When a resource manager is first started, it attempts to discover information about the target system by issuing a discover command. This command will attempt to discover information such as:
- The number of racks (machines) and nodes
- Attributes about the hardware
- Job queues and resource requirements
- User definable parameters
The discover command is expected to only be run once when the resource manager is first started.
The output format for the discover command is currently system dependent, but an XML-based format is under development and is expected to be used for new resource managers.
Once discovery has completed, the resource manager will being monitoring the status of the system and jobs using a monitor command. Two types of monitor commands will be supported:
- Periodic monitoring, where the command is issued on a regular basis
- Continuous monitoring, where the command is issued once and continues to run for the life of the resource manager session
The monitor command will provide model update information, such as:
- Status changes to machines and nodes
- Status changes to queues, jobs and processes
- Other attribute changes to model elements
- New model elements (such as new nodes coming on line)
The output format for the monitor command is currently system dependent, but an XML-based format is under development and is expected to be used for new resource managers.
Once discovery has completed, the resource manager is ready to begin launching and controlling jobs.
Jobs are submitted for launch using the submit command. The resource manager supplies the following information to this command (as arguments):
- Resource requirements (e.g. number of processes, host list, etc.) required for the job launch
- The executable path and arguments for the job
- The working directory
- Environment variables
- A debug flag, indicating that the job should be launched under the control of a debugger
- Debugger-specific arguments
The submit command is expected to persist for the life of the job. For interactive execution, it would persist for the life of an mpirun command. For batch execution, it would persist until job execution terminates (which may be a long time after job submission).
The submit command may provide additional information to PTP about the status of model elements (e.g. process status), and is responsible for forwarding stdin/stdout/stderr between the application and PTP.
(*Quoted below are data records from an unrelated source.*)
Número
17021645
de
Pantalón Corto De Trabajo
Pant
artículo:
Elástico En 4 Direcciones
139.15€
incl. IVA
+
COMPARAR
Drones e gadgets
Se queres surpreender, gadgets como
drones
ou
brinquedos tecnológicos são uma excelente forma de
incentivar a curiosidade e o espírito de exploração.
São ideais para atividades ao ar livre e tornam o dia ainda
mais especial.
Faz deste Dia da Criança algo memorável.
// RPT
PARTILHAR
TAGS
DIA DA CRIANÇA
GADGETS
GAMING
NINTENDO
The output format for the submit command is currently system dependent, but an XML-based format is under development and is expected to be used for new resource managers.
This command is provided for systems that require a command to terminate job execution. For example, a job scheduler may require a command to terminate and/or remove a job from a queue. For systems that do not require a termination command, job termination will be assumed to occur when the submit command exits (or is killed).
Some resource managers will provide additional functionality, such as manipulating jobs in queues, configuring parameters, etc. These activities will be supported through command extensions that will allow additional commands to be issued by PTP as required.